# Data records
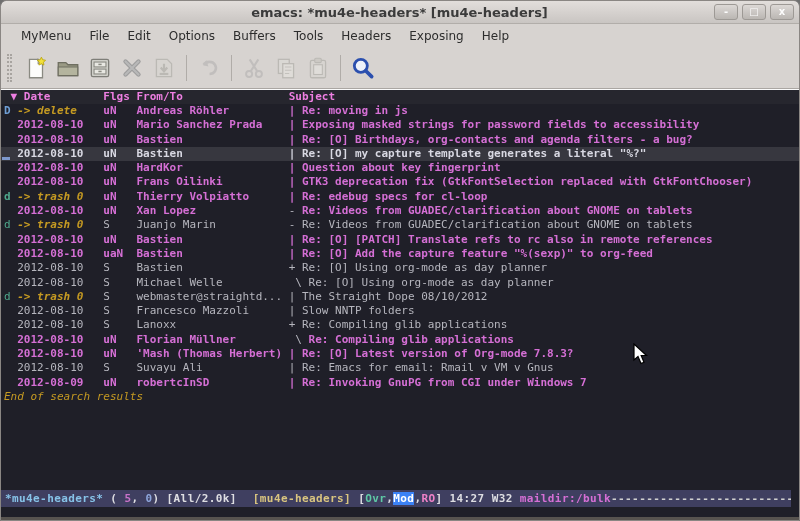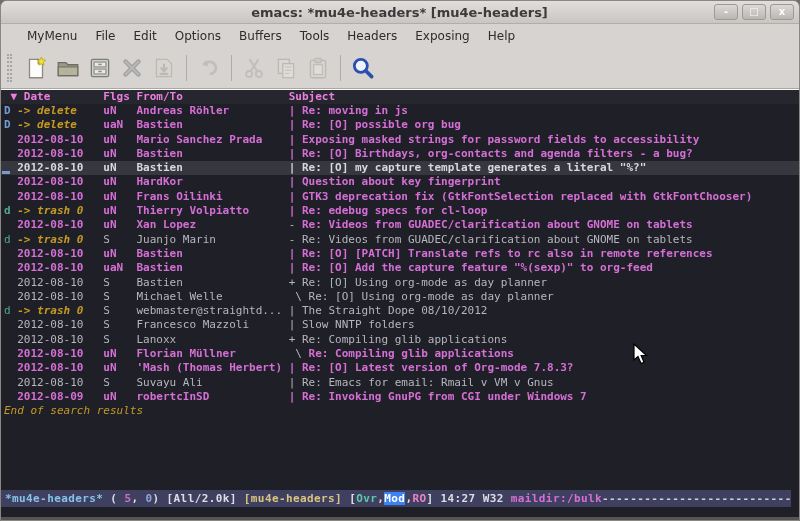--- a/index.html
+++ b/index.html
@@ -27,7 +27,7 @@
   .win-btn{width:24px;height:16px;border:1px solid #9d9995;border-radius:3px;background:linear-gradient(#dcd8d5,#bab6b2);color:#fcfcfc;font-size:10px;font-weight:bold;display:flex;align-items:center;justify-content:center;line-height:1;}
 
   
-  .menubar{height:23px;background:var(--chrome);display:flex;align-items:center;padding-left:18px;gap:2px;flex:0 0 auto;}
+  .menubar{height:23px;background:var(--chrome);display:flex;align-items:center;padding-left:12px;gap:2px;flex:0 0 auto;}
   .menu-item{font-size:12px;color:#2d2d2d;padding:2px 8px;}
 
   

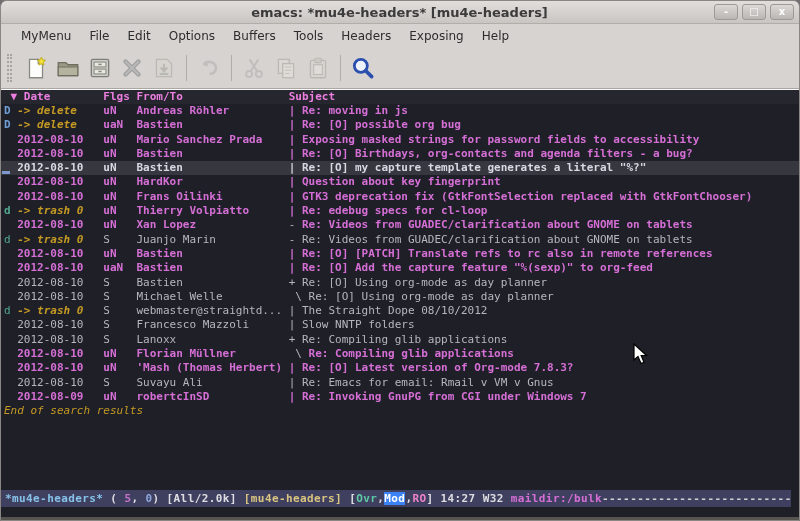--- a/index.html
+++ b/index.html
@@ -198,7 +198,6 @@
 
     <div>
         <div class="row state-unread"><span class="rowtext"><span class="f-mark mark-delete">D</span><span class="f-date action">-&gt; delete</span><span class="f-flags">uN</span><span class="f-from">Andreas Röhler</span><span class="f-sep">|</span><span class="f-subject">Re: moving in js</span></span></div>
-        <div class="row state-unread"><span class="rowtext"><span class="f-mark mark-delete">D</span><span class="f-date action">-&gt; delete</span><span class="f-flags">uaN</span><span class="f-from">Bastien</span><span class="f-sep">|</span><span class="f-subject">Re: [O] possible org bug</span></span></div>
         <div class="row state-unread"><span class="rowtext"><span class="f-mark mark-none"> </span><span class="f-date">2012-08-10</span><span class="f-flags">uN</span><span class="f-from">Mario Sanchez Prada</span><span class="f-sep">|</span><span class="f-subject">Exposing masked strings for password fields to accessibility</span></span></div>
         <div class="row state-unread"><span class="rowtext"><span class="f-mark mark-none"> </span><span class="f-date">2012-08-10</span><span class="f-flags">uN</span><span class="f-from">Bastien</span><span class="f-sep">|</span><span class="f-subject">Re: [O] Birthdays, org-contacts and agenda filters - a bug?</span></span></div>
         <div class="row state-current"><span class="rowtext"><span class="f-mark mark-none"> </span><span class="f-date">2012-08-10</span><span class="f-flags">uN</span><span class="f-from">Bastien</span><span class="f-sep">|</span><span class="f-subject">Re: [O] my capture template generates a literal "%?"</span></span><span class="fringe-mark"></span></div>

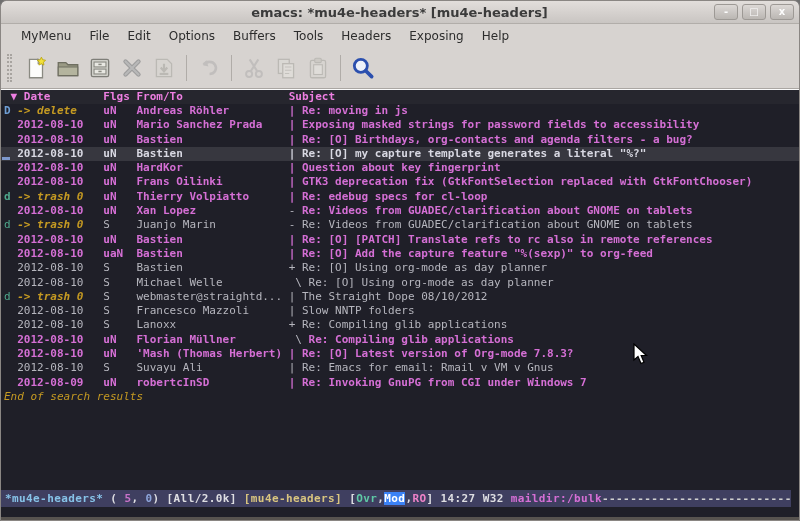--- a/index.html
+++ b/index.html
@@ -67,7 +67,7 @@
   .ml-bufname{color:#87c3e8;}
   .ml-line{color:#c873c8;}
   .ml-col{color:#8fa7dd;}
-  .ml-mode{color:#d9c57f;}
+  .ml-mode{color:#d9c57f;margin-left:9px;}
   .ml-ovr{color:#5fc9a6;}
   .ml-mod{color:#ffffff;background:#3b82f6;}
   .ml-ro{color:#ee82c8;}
...
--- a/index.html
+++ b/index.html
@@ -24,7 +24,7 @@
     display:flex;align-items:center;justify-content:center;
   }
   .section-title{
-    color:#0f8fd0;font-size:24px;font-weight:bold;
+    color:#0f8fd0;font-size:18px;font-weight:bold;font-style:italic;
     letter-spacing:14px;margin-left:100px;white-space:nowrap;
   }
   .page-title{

# Task statement
How many lines of the material above hold the string "background"? Reply with the number and nothing else.

# Solution
4